Strategies to Motivate Action
We have identified a number of strategies that increase the likelihood that property owners will adopt more natural shorelines. One approach is using messages that emphasize social norms. Particularly when people aren’t sure what to do, they look to others when deciding how to act. An example might be: “Join your neighbors in adopting a natural shoreline to protect your lake.”
An example of a natural shoreline along a Wisconsin lake.

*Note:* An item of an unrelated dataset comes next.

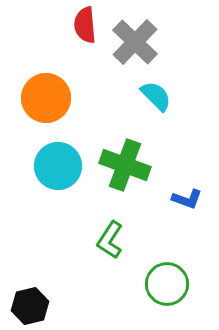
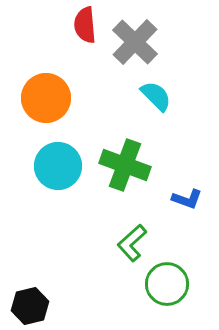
green L-shape: moved 22 px right, 3 px down; rotated 15 degrees clockwise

Another strategy to consider is emphasizing a stewardship rationale in outreach promoting natural shorelines. Participants with stronger stewardship beliefs have greater willingness to increase their shoreline vegetation. Natural resource educators should work to enhance beliefs that native plants will contribute to positive outcomes they personally care about (e.g. habitat for desired wildlife, aesthetics of their property) and refute beliefs that rain gardens will contribute to outcomes they do not want to occur (e.g. blocking their view, looking “messy,” decreased property value). Similarly, it is important to address property owners’ goals for shoreline landscaping preferences. Having a neatly groomed landscape is important to some property owners and outreach to these people should present restoration solutions that are compatible with a tidy appearance, emphasizing access corridors and aesthetically pleasing native plants.

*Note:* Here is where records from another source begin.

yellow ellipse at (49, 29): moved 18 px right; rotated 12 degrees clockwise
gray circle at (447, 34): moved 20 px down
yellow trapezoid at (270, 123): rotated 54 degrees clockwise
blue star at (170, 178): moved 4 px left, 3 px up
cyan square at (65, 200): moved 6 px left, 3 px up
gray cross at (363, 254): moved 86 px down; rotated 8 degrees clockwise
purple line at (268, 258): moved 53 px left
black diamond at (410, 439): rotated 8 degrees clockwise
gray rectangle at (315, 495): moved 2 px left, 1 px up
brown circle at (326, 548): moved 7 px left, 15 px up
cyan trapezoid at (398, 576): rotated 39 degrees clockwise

Finally, our research revealed that while people like to see Canada geese flying overhead, they do not like them congregating and defecating on their lawns and beaches. Informing property owners that more natural vegetation on their shoreline and less mowed lawn and beach prevents unwelcome geese from gathering on their lakeshore was one valuable way to get their attention.
In summary, social science complements natural science. Natural scientists can explain and document threats to our water resources and provide suggestions for what to do to protect them. But social science is essential to understanding how to get people to actually adopt these practices.